Stored items
+ + + + + + +
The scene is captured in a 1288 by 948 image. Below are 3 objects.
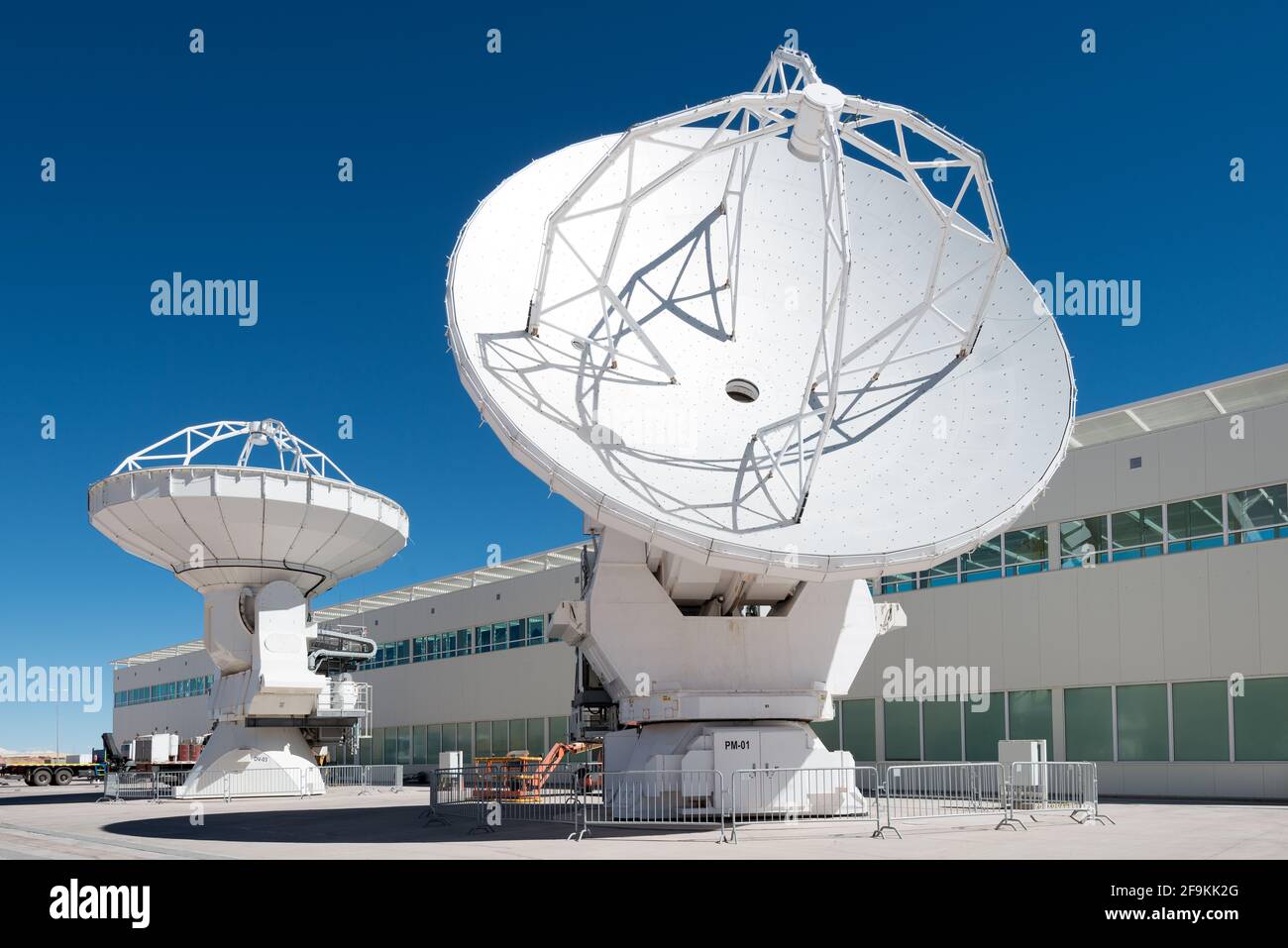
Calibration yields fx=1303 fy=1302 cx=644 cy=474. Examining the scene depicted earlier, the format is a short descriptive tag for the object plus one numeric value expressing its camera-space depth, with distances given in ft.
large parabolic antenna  66.28
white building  101.35
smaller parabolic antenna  120.98
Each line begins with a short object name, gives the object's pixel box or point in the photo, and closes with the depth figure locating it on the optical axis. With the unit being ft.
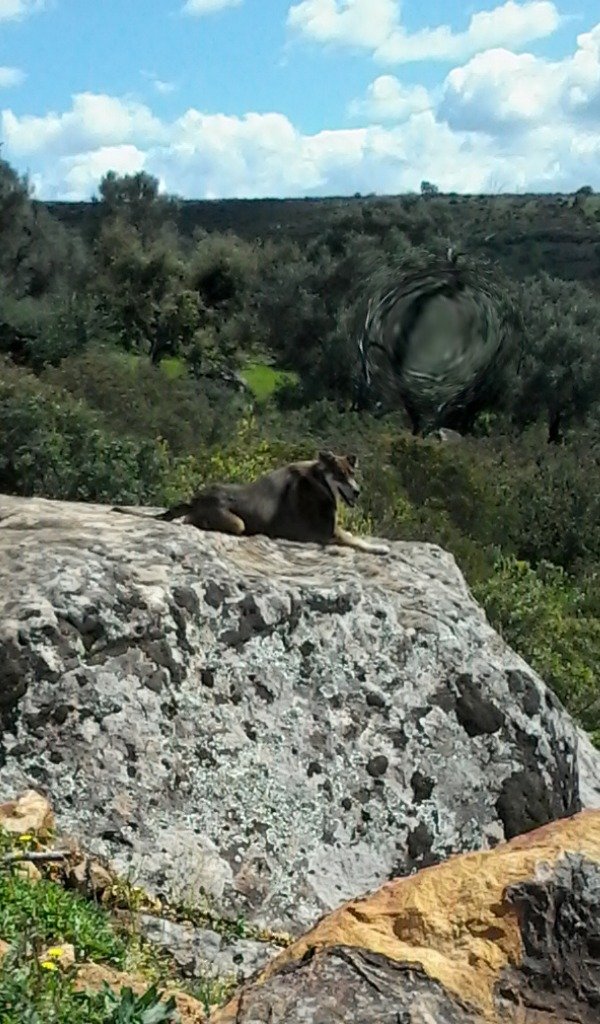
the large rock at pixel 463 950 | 10.87
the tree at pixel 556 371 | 165.27
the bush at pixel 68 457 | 63.67
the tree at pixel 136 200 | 254.47
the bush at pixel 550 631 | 60.70
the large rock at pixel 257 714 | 23.44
+ + + + + + +
Apart from the pictures, return every entry above exactly as given.

§ **COMPLETED EXERCISE**:
The scene is captured in a 1288 by 948 image. Below are 3 objects.
Calibration yields fx=1303 fy=1302 cx=644 cy=474. Examining the scene depicted earlier, the format is a short descriptive tag for the object plus one numeric value expressing its camera-space depth, with distances given in ft.
large parabolic antenna  66.28
white building  101.35
smaller parabolic antenna  120.98
Each line begins with a short object name, gives the object's pixel box or point in the photo, and closes with the depth figure locating it on the optical axis. With the unit being ft.
the large rock at pixel 463 950 | 10.87
the tree at pixel 556 371 | 165.27
the bush at pixel 68 457 | 63.67
the tree at pixel 136 200 | 254.47
the bush at pixel 550 631 | 60.70
the large rock at pixel 257 714 | 23.44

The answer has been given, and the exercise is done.